The side effects caused by performing a duplicate non-idempotent request can be destructive (for example, a truncate operation causing lost writes). The combination of a stateless design with the common choice of an unreliable network transport (UDP) implies the possibility of destructive replays of non-idempotent requests. Though to be more accurate, it is the inherent stateless design of the NFS version 3 protocol on top of an unreliable RPC mechanism that yields the possibility of destructive replays of non-idempotent requests, since even in an implementation of the NFS version 3 protocol over a reliable connection-oriented transport, a connection break with automatic reestablishment requires duplicate request processing (the client will retransmit the request, and the server needs to deal with a potential duplicate non-idempotent request).

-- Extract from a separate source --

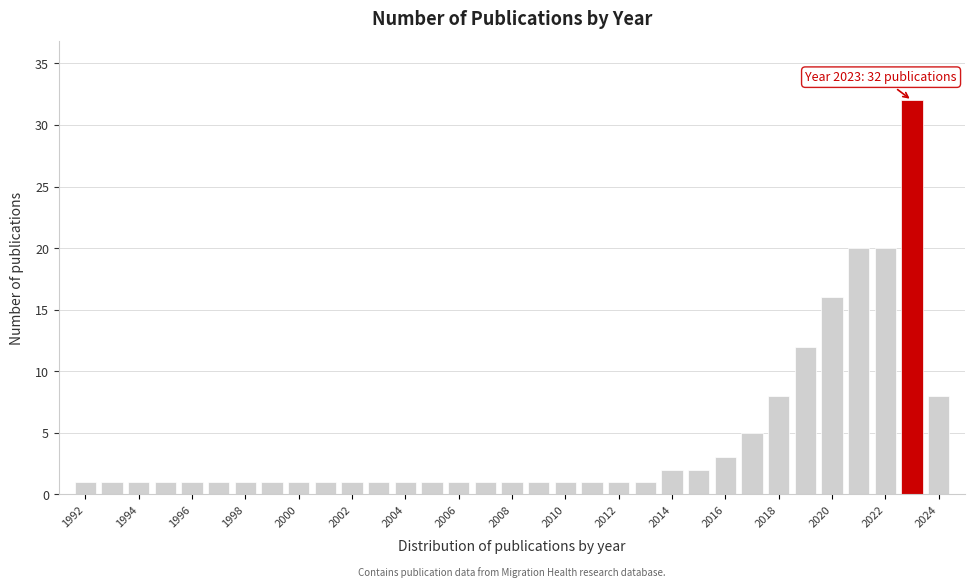

Which range on the x-axis has the tallest bar?

2022.5 to 2023.5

Most NFS version 3 protocol server implementations use a cache of recent requests (called the duplicate request cache) for the processing of duplicate non-idempotent requests. The duplicate request cache provides a short-term memory mechanism in which the original completion status of a request is remembered and the operation attempted only once. If a duplicate copy of this request is received, then the original completion status is returned.
The duplicate-request cache mechanism has been useful in reducing destructive side effects caused by duplicate NFS version 3 protocol requests. This mechanism, however, does not guarantee against these destructive side effects in all failure modes. Most servers store the duplicate request cache in RAM, so the contents are lost if the server crashes. The exception to this may possibly occur in a redundant server approach to high availability, where the file system itself may be used to share the duplicate request cache state. Even if the cache survives server reboots (or failovers in the high availability case), its effectiveness is a function of its size. A network partition can cause a cache entry to be reused before a client receives a reply for the corresponding request. If this happens, the duplicate request will be processed as a new one, possibly with destructive side effects.
A good description of the implementation and use of a duplicate request cache can be found in [Juszczak].